S'unir contre la malbouffe
El País fait un tour d'horizon des mesures déjà adoptées à travers le monde en appelant à redoubler d'efforts :
«L'Espagne a interdit les aliments ultra-transformés dans les cantines scolaires. Au Mexique, où un enfant sur trois est en surpoids et où 16 % des adultes souffrent de diabète, le gouvernement a interdit la vente de 'junkfood' dans les établissements scolaires. Au Chili, les entreprises doivent ajouter des messages d'avertissement dans leurs publicités et déconseiller la consommation excessive de ces produits. … Mais si nous souhaitons éviter la crise de santé publique, il va falloir mettre les bouchées doubles. La responsabilité incombe à la fois aux fabricants – qui dépensent des millions en publicité et s'opposent farouchement à toute réglementation – et aux Etats, qui sont responsables des ventes et de la distribution.»

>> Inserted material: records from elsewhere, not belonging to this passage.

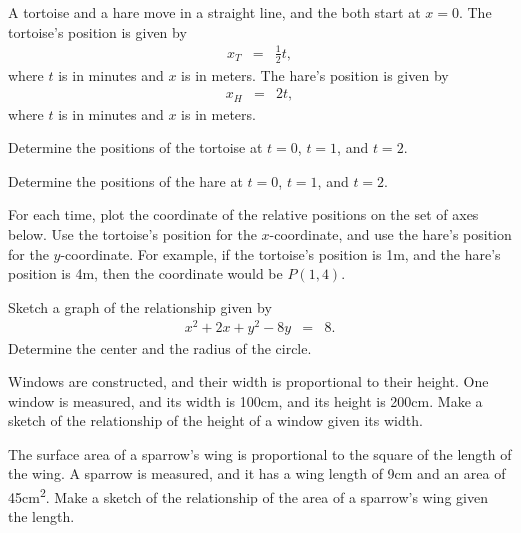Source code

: 

\begin{problem}
\item A tortoise and a hare move in a straight line, and the both
  start at $x=0$. The tortoise's position is given by
  \begin{eqnarray*}
    x_T & = & \frac{1}{2} t,
  \end{eqnarray*}
  where $t$ is in minutes and $x$ is in meters.  The hare's position
  is given by
  \begin{eqnarray*}
    x_H & = & 2 t,
  \end{eqnarray*}
  where $t$ is in minutes and $x$ is in meters.
  \begin{subproblem}
  \item Determine the positions of the tortoise at $t=0$, $t=1$, and
    $t=2$.
    \vfill
  \item Determine the positions of the hare at $t=0$, $t=1$, and
    $t=2$.  
    \vfill
  \item For each time, plot the coordinate of the relative positions
    on the set of axes below. Use the tortoise's position for the
    $x$-coordinate, and use the hare's position for the
    $y$-coordinate. For example, if the tortoise's position is 1m, and
    the hare's position is 4m, then the coordinate would be $P(1,4)$.

    \scalebox{0.95}{}

  \end{subproblem}
\end{problem}


\begin{problem}
\item Sketch a graph of the relationship given by
  \begin{eqnarray*}
    x^2 + 2x + y^2 - 8y & = & 8.
  \end{eqnarray*}
  Determine the center and the radius of the circle.
  \vfill

  \clearpage

\item Windows are constructed, and their width is proportional to
  their height. One window is measured, and its width is 100cm, and its
  height is 200cm. Make a sketch of the relationship of the height of
  a window given its width.

  \vfill

\item The surface area of a sparrow's wing is proportional to the
  square of the length of the wing. A sparrow is measured, and it has
  a wing length of 9cm and an area of 45cm\textsuperscript{2}. Make a
  sketch of the relationship of the area of a sparrow's wing given the
  length. 

  \vfill


\end{problem}

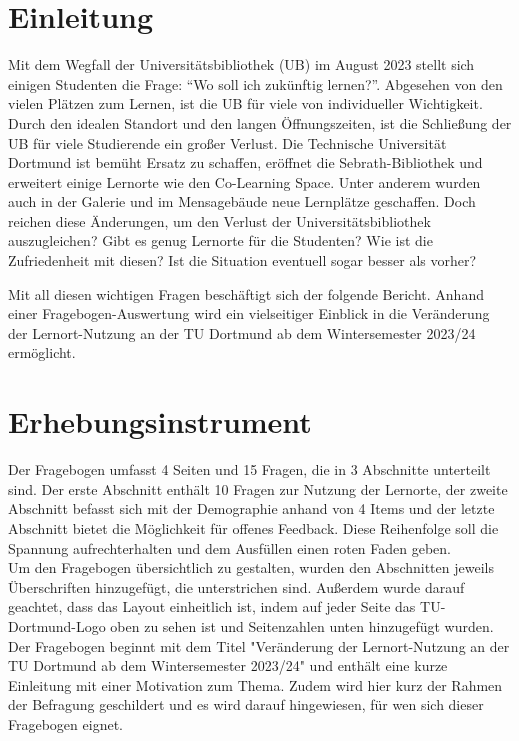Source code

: \documentclass[11pt, a4paper]{article}
\begin{document}
\newpage\null\thispagestyle{empty}\newpage

\newpage
\cleardoublepage%
\section{Einleitung}
\label{Einleitung}
Mit dem Wegfall der Universitätsbibliothek (UB) im August 2023 stellt sich einigen Studenten die Frage: “Wo soll ich zukünftig lernen?”.
Abgesehen von den vielen Plätzen zum Lernen, ist die UB für viele von individueller Wichtigkeit. \cite{.27.01.2024}
Durch den idealen Standort und den langen Öffnungszeiten, ist die Schließung der UB für viele Studierende ein großer Verlust.
Die Technische Universität Dortmund ist bemüht Ersatz zu schaffen, eröffnet die Sebrath-Bibliothek und erweitert einige Lernorte wie den Co-Learning Space.
Unter anderem wurden auch in der Galerie und im Mensagebäude neue Lernplätze geschaffen.
Doch reichen diese Änderungen, um den Verlust der Universitätsbibliothek auszugleichen?
Gibt es genug Lernorte für die Studenten? Wie ist die Zufriedenheit mit diesen?
Ist die Situation eventuell sogar besser als vorher?

Mit all diesen wichtigen Fragen beschäftigt sich der folgende Bericht.
Anhand einer Fragebogen-Auswertung wird ein vielseitiger Einblick in die Veränderung der Lernort-Nutzung an der TU Dortmund ab dem Wintersemester 2023/24 ermöglicht.


\newpage
\section{Erhebungsinstrument}
\label{Erhebungsinstrument}
Der Fragebogen umfasst 4 Seiten und 15 Fragen, die in 3 Abschnitte unterteilt sind. Der erste Abschnitt enthält 10 Fragen zur Nutzung der Lernorte, der zweite Abschnitt befasst sich mit der Demographie anhand von 4 Items und der letzte Abschnitt bietet die Möglichkeit für offenes Feedback. Diese Reihenfolge soll die Spannung aufrechterhalten und dem Ausfüllen einen roten Faden geben.\\

Um den Fragebogen übersichtlich zu gestalten, wurden den Abschnitten jeweils Überschriften hinzugefügt, die unterstrichen sind. Außerdem wurde darauf geachtet, dass das Layout einheitlich ist, indem auf jeder Seite das TU-Dortmund-Logo oben zu sehen ist und Seitenzahlen unten hinzugefügt wurden.
Der Fragebogen beginnt mit dem Titel "Veränderung der Lernort-Nutzung an der TU Dortmund ab dem Wintersemester 2023/24" und enthält eine kurze Einleitung mit einer Motivation zum Thema. Zudem wird hier kurz der Rahmen der Befragung geschildert und es wird darauf hingewiesen, für wen sich dieser Fragebogen eignet.\\
\end{document}
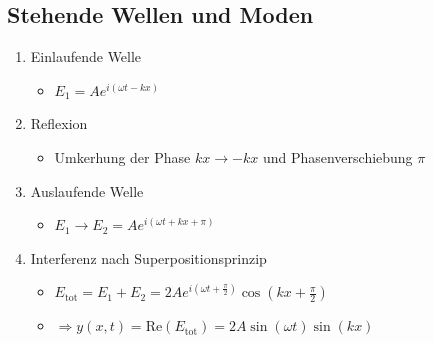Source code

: \documentclass{beamer}
\begin{document}
\subsection{Stehende Wellen und Moden}
\begin{frame}
	\begin{enumerate}
		\item Einlaufende Welle
		      \begin{itemize}
			      \item $E_1=A e^{i(\omega t - kx)}$
		      \end{itemize}
		\item Reflexion
		      \begin{itemize}
			      \item Umkerhung der Phase $kx \rightarrow -kx$ und Phasenverschiebung $\pi$
		      \end{itemize}
		\item Auslaufende Welle
		      \begin{itemize}
			      \item $E_1 \rightarrow E_2=A e^{i(\omega t + kx + \pi)}$
		      \end{itemize}
		\item Interferenz nach Superpositionsprinzip
		      \begin{itemize}
			      \item $E_{\text{tot}} = E_1 + E_2 = 2Ae^{i(\omega t+\frac{\pi}{2})}\cos{(kx+\frac{\pi}{2})}$
			      \item $\Rightarrow y(x,t)=\text{Re}(E_{\text{tot}})=2A\sin{(\omega t)}\sin{(kx)}$
		      \end{itemize}
	\end{enumerate}
\end{frame}
\end{document}
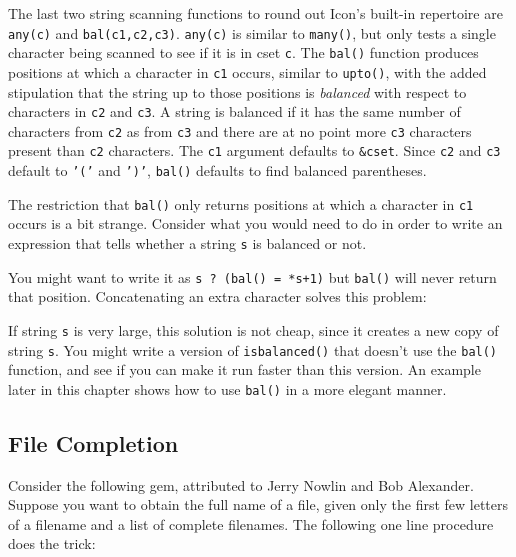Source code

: The last two string scanning functions to round out
Icon's built-in repertoire are
\texttt{any(c)} and \texttt{bal(c1,c2,c3)}.
\texttt{any(c)} is similar to \texttt{many()}, but only tests a single
character being scanned to see if it is in cset \texttt{c}. The
\texttt{bal()} function produces positions at which a character in
\texttt{c1} occurs, similar to \texttt{upto()}, with the added
stipulation that the string up to those positions is \textit{balanced}
with respect to characters in \texttt{c2} and \texttt{c3}. A string is
balanced if it has the same number of characters from \texttt{c2} as
from \texttt{c3} and there are at no point more \texttt{c3} characters
present than \texttt{c2} characters. The \texttt{c1} argument defaults
to \texttt{\&cset}. Since \texttt{c2} and \texttt{c3} default to
\texttt{'('} and
\texttt{')'}, \texttt{bal()} defaults
to find balanced parentheses.

The restriction that \texttt{bal()} only returns positions at which a
character in \texttt{c1} occurs is a bit strange. Consider what you
would need to do in order to write an expression that tells whether a
string \texttt{s} is balanced or not.

You might want to write it as \texttt{s ? (bal() = *s+1)} but
\texttt{bal()} will never return that position. Concatenating an extra
character solves this problem:


If string \texttt{s} is very large, this solution is not cheap, since it
creates a new copy of string \texttt{s}. You might write a version of
\texttt{isbalanced()} that doesn't use the
\texttt{bal()} function, and see if you can make it run faster than
this version. An example later in this chapter shows how to use
\texttt{bal()} in a more elegant manner.

\subsection*{File Completion}

Consider the following gem, attributed to Jerry Nowlin and Bob Alexander. Suppose you want
to obtain the full name of a file, given only the first few letters of
a filename and a list of complete filenames.
The following one line procedure does the trick:

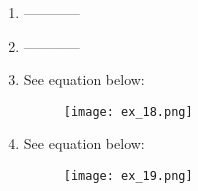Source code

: \documentclass{article}
\begin{document}
\begin{enumerate}
\item ------------

\item ------------

\item See equation below:

\begin{figure}[!ht]
    \centering
    \texttt{[image: ex\_18.png]}
\end{figure}

\item See equation below:

\begin{figure}[!ht]
    \centering
    \texttt{[image: ex\_19.png]}
\end{figure}

\end{enumerate}
\end{document}

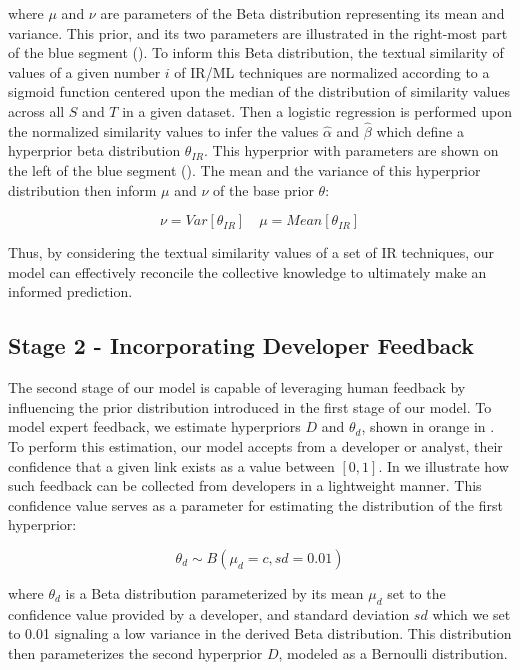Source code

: \noindent where $\mu$ and $\nu$ are parameters of the Beta distribution representing its mean and variance. This prior, and its two parameters are illustrated in the right-most part of the blue segment (). To inform this Beta distribution, the textual similarity of values of a given number $i$ of IR/ML techniques are normalized according to a sigmoid function centered upon the median of the distribution of similarity values across all $S$ and $T$ in a given dataset. Then a logistic regression is performed upon the normalized similarity values to infer the values $\hat{\alpha}$ and $\hat{\beta}$ which define a hyperprior beta distribution $\theta_{IR}$. This hyperprior with parameters are shown on the left of the blue segment (). The mean and the variance of this hyperprior distribution then inform $\mu$ and $\nu$ of the base prior $\theta$:


\begin{equation}\label{eq:lvl1-params}
\nu = Var[\theta_{IR}] \quad \mu = Mean[\theta_{IR}]
\end{equation}

Thus, by considering the textual similarity values of a set of IR techniques, our model can effectively reconcile the collective knowledge to ultimately make an informed prediction.

\subsection{Stage 2 - Incorporating Developer Feedback}
\label{sub:model-comp2}

The second stage of our model is capable of leveraging human feedback by influencing the prior distribution introduced in the first stage of our model. To model expert feedback, we estimate hyperpriors $D$ and $\theta_d$, shown in orange in . To perform this estimation, our model accepts from a developer or analyst, their confidence that a given link exists as a value between $[0,1]$. In   we illustrate how such feedback can be collected from developers in a lightweight manner. This confidence value serves as a parameter for estimating the distribution of the first hyperprior:

\begin{equation}
\theta_{d} \sim B(\mu_{d}=c,sd=0.01)	
\end{equation}

\noindent where $\theta_{d}$ is a Beta distribution parameterized by its mean $\mu_d$ set to the confidence value provided by a developer, and standard deviation $sd$ which we set to 0.01 signaling a low variance in the derived Beta distribution. This distribution then parameterizes the second hyperprior $D$, modeled as a Bernoulli distribution.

S'inspirer de la lutte contre le tabagisme
Compte tenu du coût colossal pour la société, il est urgent que la classe politique réagisse, fait valoir Le Monde :
«La solution passe d'abord par une meilleure accessibilité des aliments sains, doublée d'une taxation renforcée sur la malbouffe. Il faut également encadrer davantage la publicité et le marketing pour les aliments au profil nutritionnel défavorable, particulièrement lorsque celui-ci cible les enfants. Des solutions qui, jusqu'à présent, ont rencontré en France une forte opposition. La bataille est ardue, au regard des moyens gigantesques dont disposent les multinationales de l'agroalimentaire. Celles-ci ont recours aux mêmes méthodes que celles que l'industrie du tabac a utilisées pendant des décennies en discréditant le discours scientifique et en n'hésitant pas à produire ses propres études éhontément biaisées.»